Ruby-red pomegranate seeds and fragrant rose water are the stars in this festive meringue dessert, served with a sprig of fresh mint and real rose petals
Fragrant, sweet pomegranate seeds are encased in a leathery red jacket – the fruit grows on trees in warmer climes, throughout the Middle East, India and Mediterranean. Their rich history is tangled in symbolism for fertility and abundance, and their tiny ruby seeds add a pop of colour and crunch to sweet and savoury dishes. Their flavour is sweet, tart and floral at the same time, and brings freshness to winter salads, but can also be used as a garnish to lamb dishes, to add a pop of zing to a slaw or mixed with winter citrus for a festive fruit salad.
Ingredients
- 200g pomegranate seeds
- 2 tbsp icing sugar
- 300ml double cream
- 1 tsp vanilla bean paste
- 3 or more drops of rose water
- 100g greek yogurt
- 1 handful mint leaves, shredded, plus extra to serve
- 1 handful dried rose petals, to serve
- handful pistachio nibs, to serve
MERINGUES
- 4 egg whites
- 225g caster sugar
- 2 tsp cornflour
- 1 tsp white wine vinegar
- 2 tsp pomegranate molasses, plus extra to serve
Method
- STEP 1
For the meringues, heat the oven to 150C/ 130C fan/gas 2. Whisk the egg whites until fluffy and doubled in size.
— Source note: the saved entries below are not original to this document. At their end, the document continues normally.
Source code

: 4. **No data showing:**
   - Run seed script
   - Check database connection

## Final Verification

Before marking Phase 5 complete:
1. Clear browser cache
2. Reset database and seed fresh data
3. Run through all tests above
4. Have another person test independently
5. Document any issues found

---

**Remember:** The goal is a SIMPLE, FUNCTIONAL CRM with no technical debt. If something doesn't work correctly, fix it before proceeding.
With the motor still running, add the sugar, a tablespoon at a time, until it’s all been added and the mixture is thick and glossy – it should hold stiff peaks when the beaters are lifted out. Whisk in the cornflour and vinegar, then swirl in the molasses using a spoon. Drop six large dollops of the meringue onto a baking sheet lined with baking paper. Make a dip in the middle of each for the cream to sit. Bake for 1 hr, then turn off the heat, open the oven door slightly and leave until completely cool.
- STEP 2
Toss the pomegranate seeds with 1 tbsp of the icing sugar and mix a few times. Leave to macerate for 30 mins at room temperature. Whip together the cream, vanilla, rose water and remaining 1 tbsp of icing sugar until it holds soft peaks, then fold in the yogurt.
- STEP 3
To serve, put the meringues on six small plates. Top with the rose cream and sprinkle over the macerated pomegranate seeds (leaving the juice behind), the pistachios, rose petals and mint. Add a drizzle of molasses to the left-over macerating juice, then drizzle over the meringues to serve.